The general term for all deposits directly deposited by iceistill if it is unconsolidated or tillite if it is lithified. These terms are genetic, that is, they imply a process of deposition and should therefore not be used as purely descriptive terms: for example, a bed may be described as a matrix-supported conglomerate, but because a deposit of this description could be formed by a number of different mechanisms in different environments (e.g. on alluvial fans and associated with submarine slumps), the beds may or may not be interpreted as a tillite. To overcome this problem, the terms diamicton and diamictite are commonly used to describe unlithified and lithified deposits of poorly sorted material in an objective way, without necessarily implying that the deposits are glacial in origin. (It is noteworthy, however, that these terms, along with diamict for both unlithified and lithifed material, are rarely used by sedimentologists for deposits of pre-Quaternary age, and hence their use tends to be associated with glacial facies.) Tills can be divided into a number of different types depending on their origin. Meltout tills are deposited by melting ice as accumulations of material at a glacier front. Lodgement tills are formed by the plastering of debris at the base of a moving glacier, and the shearing process during the ice movement may result in a flow-parallel clast orientation fabric. Collectively meltout and lodgement tills are sometimes called basal tills.
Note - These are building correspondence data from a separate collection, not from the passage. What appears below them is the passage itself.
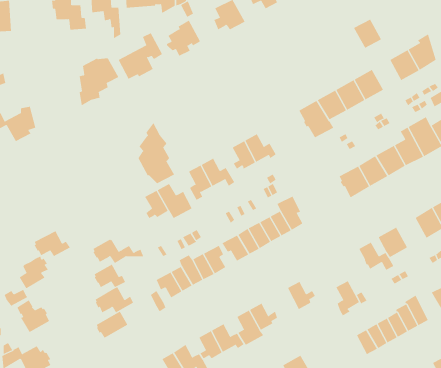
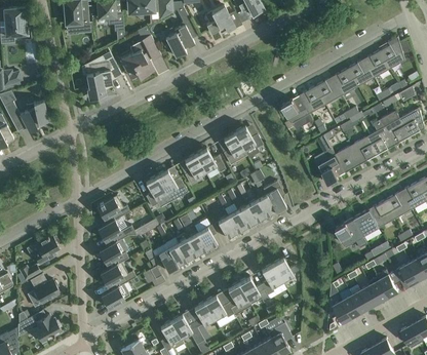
building: [353,19,382,49] -> [347,60,373,86]
building: [138,122,175,185] -> none
building: none -> [368,200,395,227]
building: [34,230,71,257] -> [96,195,129,219]
building: [336,280,360,316] -> [260,263,281,294]

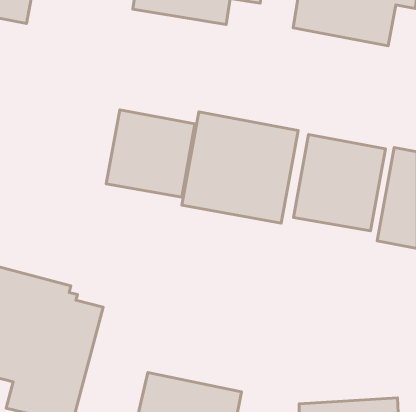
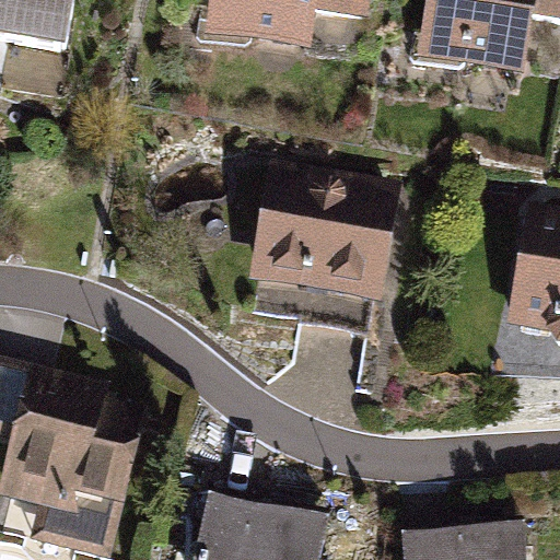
building: [106,110,195,197] -> none
building: [294,135,385,231] -> none

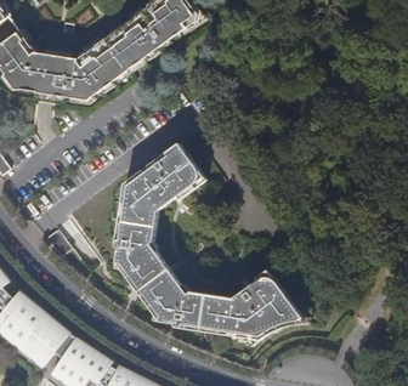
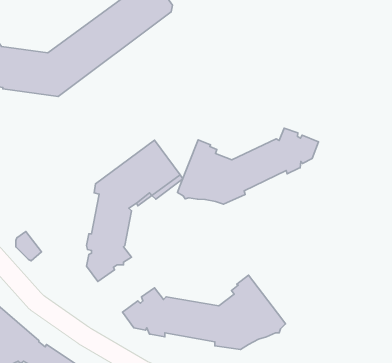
building: none -> [177,128,318,204]
building: [125,252,178,305] -> none

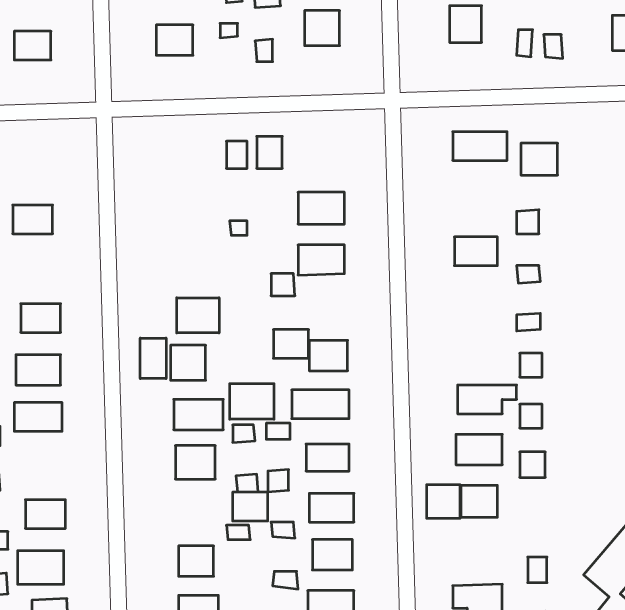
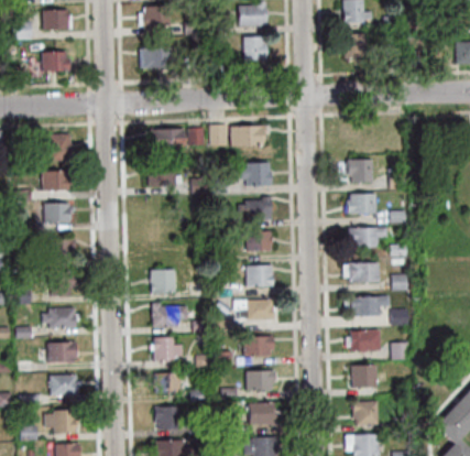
building: none -> [231,126,264,146]
building: none -> [152,129,186,149]
building: [521,143,558,175] -> [348,160,373,182]
building: none -> [48,134,72,161]
building: none -> [147,171,176,191]
building: none -> [44,204,72,222]
building: none -> [348,228,389,248]
building: [177,298,219,333] -> none
building: [273,330,309,358] -> [247,231,271,251]
building: none -> [343,263,380,283]
building: [140,338,166,379] -> none
building: [230,384,274,419] -> none
building: none -> [47,343,76,362]
building: [427,485,460,518] -> [353,402,376,425]
building: [233,492,268,521] -> [156,373,181,393]

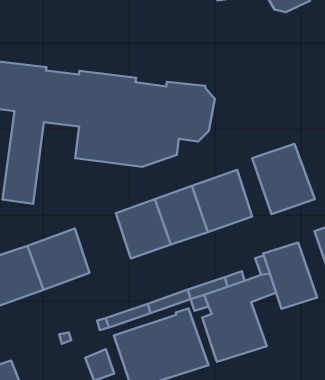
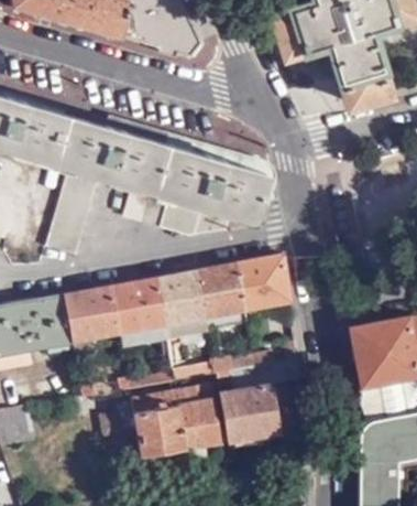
building: [252,144,315,214] -> none
building: none -> [111,278,162,333]
building: [263,242,317,309] -> none

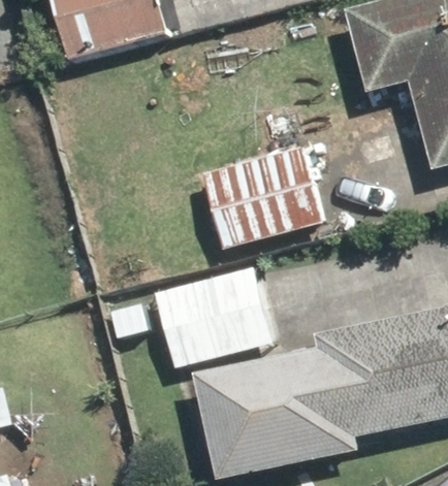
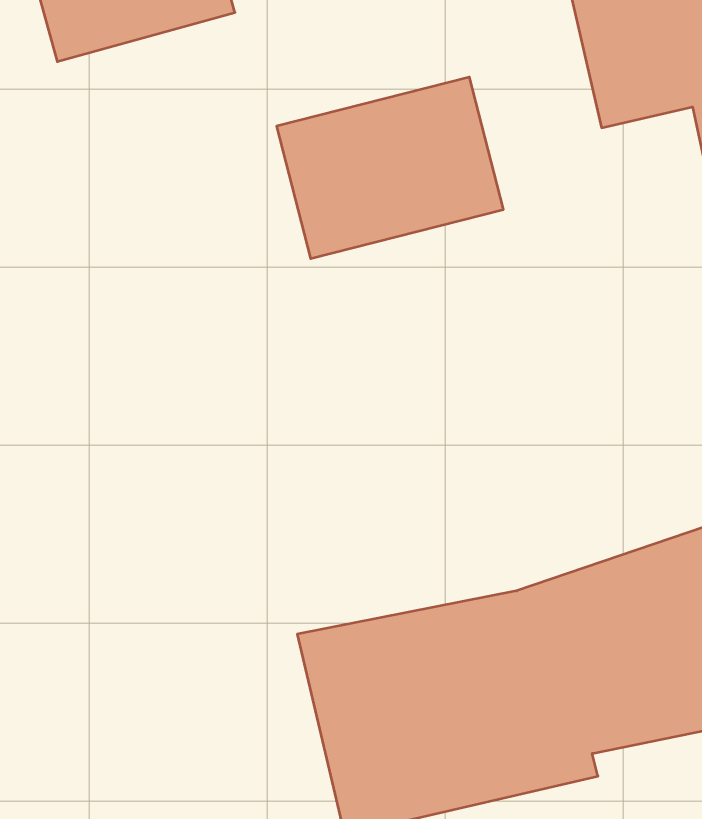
building: [199,150,323,249] -> [277,77,503,259]
building: [154,265,276,364] -> none

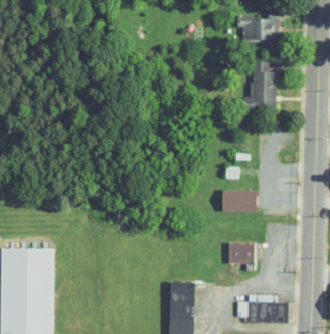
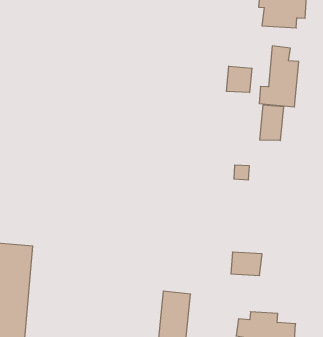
building: none -> [226,66,252,93]
building: none -> [260,105,283,141]
building: [222,189,257,211] -> none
Flow tills are accumulations of glacial sediment reworked by gravity flows.

Characteristics of glacially transported material

Glacial erosion processes result in a wide range of sizes of detrital particles. As the ice movement is a laminar flow there is no opportunity for different parts of the ice body to mix and hence no sorting of material carried by the glacier will take place. Glacially transported debris is therefore typically very poorly sorted. Fragments plucked by the ice will be angular and debris carried within ice will not undergo any further abrasion, and only material on the top of an ice body will be subject to weathering processes. In addition to the poor sorting, debris carried by glaciers is very angular and the overall texture is therefore very immature. The constituents of tills and tillites are the products of weathering in cold environments, where physical weathering processes break up the rock but chemical weathering does not play an important role. For this reason, the mineral composition of the deposit may be very similar to that of the bedrock and unaltered lithic fragments are common. Clay minerals are often rather uncommon even in the fine-grained fraction of a till because clays form principally by the chemical weathering of minerals and in glacial environments this breakdown process is suppressed. The fine-grained rock flour formed by glacial abrasion is different in composition to similar grade sediment produced by other mechanisms of weathering and erosion. Rock flour consists of very small fragments of many different minerals. In contrast the same sized material produced by chemical weathering typically consists of clay mineral sand fine-grained quartz. Unlike clay minerals the fine particles in rock flour do not flocculate and tend to remain in suspension for much longer periods of time. This high proportion of suspended sediment gives the characteristic green to white colour to lakes fed by glacial melt waters. Material carried by a glacier is not necessarily all the result of glacial erosion. Valley sides in cold regions are subject to extensive freeze–thaw weathering, the products of which fall down the valley sides onto the top surface of the glacier. In more temperate regions detritus may also be washed down the valley sides by overland flow and by streams, which are active during the summer thaw. Streams may also form on the surface of a glacier or ice sheet during warmer periods and their action may contribute to the transport of debris.